⑩ デリケートな話題、賛否両論を呼ぶ話題に言及しない
世の中にはいろいろな考え方を持つ多くの人がいます。デリケートな話題や賛否両論を呼ぶ話題に言及するのは避けましょう。例えば、政治、思想、宗教、歴史の解釈、ジェンダー(性別) など…のジャンルには注意しましょう
⑪ 知的財産権・肖像権・プライバシーの尊重
知的財産権には、著作権(文芸、絵画、写真等の著作物)や意匠権(デザイン等)、商標権(商品名、マーク等)が含まれます。これらの権利を侵さないよう、細心の注意を払いましょう。文章の引用は、短い引用の範囲内にとどめると同時に、情報元を明記してください。

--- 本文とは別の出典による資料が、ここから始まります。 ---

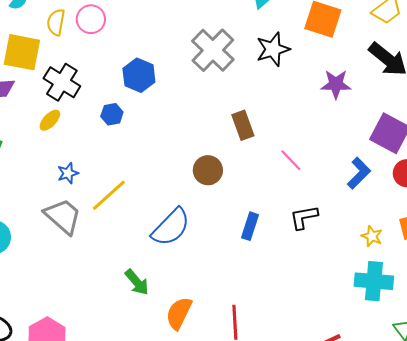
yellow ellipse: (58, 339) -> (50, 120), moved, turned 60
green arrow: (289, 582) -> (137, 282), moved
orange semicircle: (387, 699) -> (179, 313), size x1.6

近年、写真を掲載するケースが増えています。掲載する場合は、著作権のほか、プライバシー権や肖像権を侵さないよう注意しましょう。
2.アカウントの管理
① セキュリティーについて正しい理解を持つ
ID・パスワードの保護や定期的な変更、アカウント乗っ取り被害の防止など、常に情報セキュリティの正しい知識を持ち、適切な利用を行いましょう。
② 担当者変更の際、きちんと引継ぎを行う
アカウント運用から離れる場合は、必ず後任の方に引き継ぎを行い、管理者不明のアカウントができないようにしましょう。
③ 開設したアカウントを放置しない、使用しなくなったら廃止する
投稿をしなくなった場合は、できるだけアカウントを廃止した方が良いでしょう。投稿しないままアカウントを残すことは、外部に対して怠慢なイメージを与えたり、セキュリティ上のリスクになったりする恐れがあります。
3.トラブル時の対応
① 間違いに対しては、真摯に対応する
万が一間違えてしまった場合は、迅速に謝罪・訂正の対応をとる必要があります。インターネット上で発信した情報は、永久に消えずに残る可能性があることを理解し、慎重に発信しましょう。

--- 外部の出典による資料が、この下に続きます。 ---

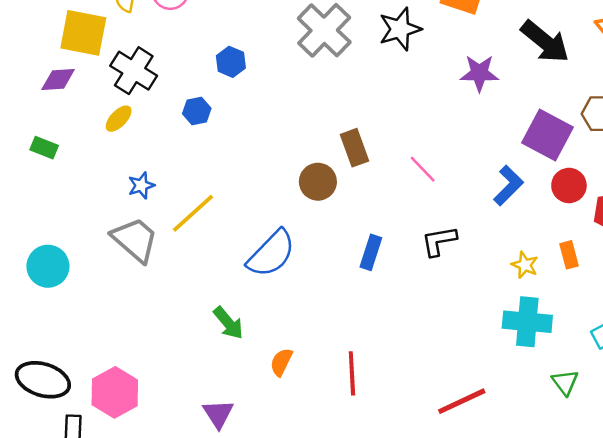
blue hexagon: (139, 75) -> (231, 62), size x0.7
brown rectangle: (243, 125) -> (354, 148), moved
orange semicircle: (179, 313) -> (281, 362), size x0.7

② 他者からのネガティブな反応に対して、個人の判断で動かない
投稿した内容を見た他のユーザーから批判的な反応を受けた場合、担当者個人の判断で反論を行うことはせずに、上司に報告しましょう。
③ 担当アカウントで炎上やトラブルの恐れがある場合
他のユーザーとトラブルになる恐れがある場合は、速やかに店長に相談しましょう。